Brave is the student who defiantly points out just how laughably poor the reasoning and history is in Blackmun's opinion in Roe.

Insane is the student who dares to suggest that Brown v. Board of Education, while rightly decided, is not only poorly reasoned, but insultingly racist to boot (pushing the idea that black kids can only learn if surrounded by white kids), and should have been decided instead on the colorblind basis of the dissent in Plessy.

And revealing the total irrationality and logical impossibility of the idea of "gay marriage" is asking to be ostracized or even subjecting oneself to disciplinary action.

Dark Eden said...

Don’t be afraid to disagree or be provocative, or even to try on positions you aren’t quite sure about. And don’t close your minds to those who disagree with you. You may find that they are more convincing than you thought, or that discussion with them deepens your understanding of just why they are so wrong.
>>>>

This strikes me as pretty horrible advice for most modern American universities. In the cuthroat modern world, your best bet to get the magic piece of paper that gets you the job is to find the most hyperliberal professors you can, parrot their talking points back to them, and ride the wave of academic success.

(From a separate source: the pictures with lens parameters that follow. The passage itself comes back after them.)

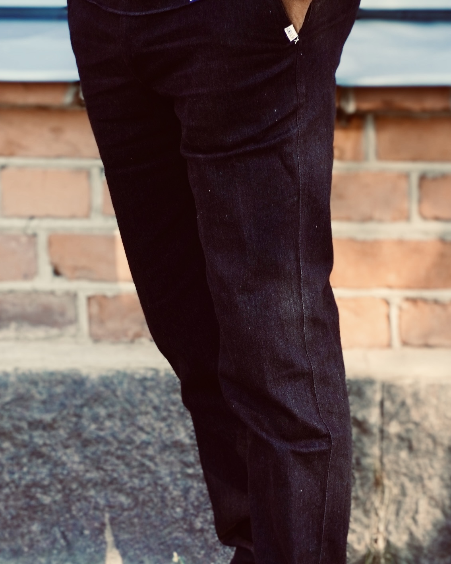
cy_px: 328
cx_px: 226
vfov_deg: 15.1
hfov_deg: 12.1
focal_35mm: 127
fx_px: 2119
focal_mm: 50
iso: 320
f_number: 5.6
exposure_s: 1/160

former law student said...

Law teaching had one great productivity revolution over a century ago -- the Socratic method. Law clerks used to read law while they worked for lawyers. Law schools saw a way to let one lawyer teach a hundred students. But the only way to hold the attention of a hundred students for one to two hours is by asking questions, not lecturing, and by never letting the students know who will be called on next.

Lawyers in practice in that era learned of changes in the law by reading cases, and so law students were expected to learn the law by reading cases even during the productivity revolution.

Treacle said...

In Torts, a classmate argued for the allocation of fault to a deer in a hypothetical where a deer runs from the woods onto a road causing an accident.

That seemed pretty controversial in class. But after over a decade of practice, I've come to see the wisdom in blaming the deer.

kathleen said...

You find lack of class participation boring? I'm not surprised that as a law professor you find that boring, because I guess it makes more work for you. Truth be told, i think that class participation in general is encouraged by professors because half the time they can't be bothered to lecture well. I don't pay to hear what my peers think, I pay to hear what the teacher (ostensibly) knows.

kathleen said...

I should also add that you seem not to talking about the socratic method, which requires much more rigorous and focused work on the part of the professor than the dreadfully open-ended "class participation", where the professor can just sit back and bounce around ideas lobbed by some gormless 1L.

Joe said...

There is truth in this, but I'm not sure it's politeness as much as a combination of political correctness and fear of being seen as an iconoclast.

One thing I've noticed in corporate meetings is how much people in general frown on someone speaking bluntly.

An interesting illustration is a presentation a very nice guy gave at my last company on zero-point energy. It's quackery and I asked some very specific questions and also made an observation about how one demonstration could have been easily faked. I was later chastised by several people who said "you were right, but you shouldn't have been so direct." (Ironically, the presenter thanked me for my questions and said he liked being challenged. We remained friendly while I was there.)

Unfortunately, this fake "politeness" is found everywhere, even on so-called advice blogs and sites. At some point, you need to tell the women that keep pining for men who either beat them or ignore them to quit being stupid bitches. But no, you have to say everything but the obvious.

Kirk Parker said...

edutcher,

The deal about Brits being polite is based on their behavior while out and about, in queues, etc. If you've ever heard anything about the House of Commons, though, you'd know that they were never about being polite in debate.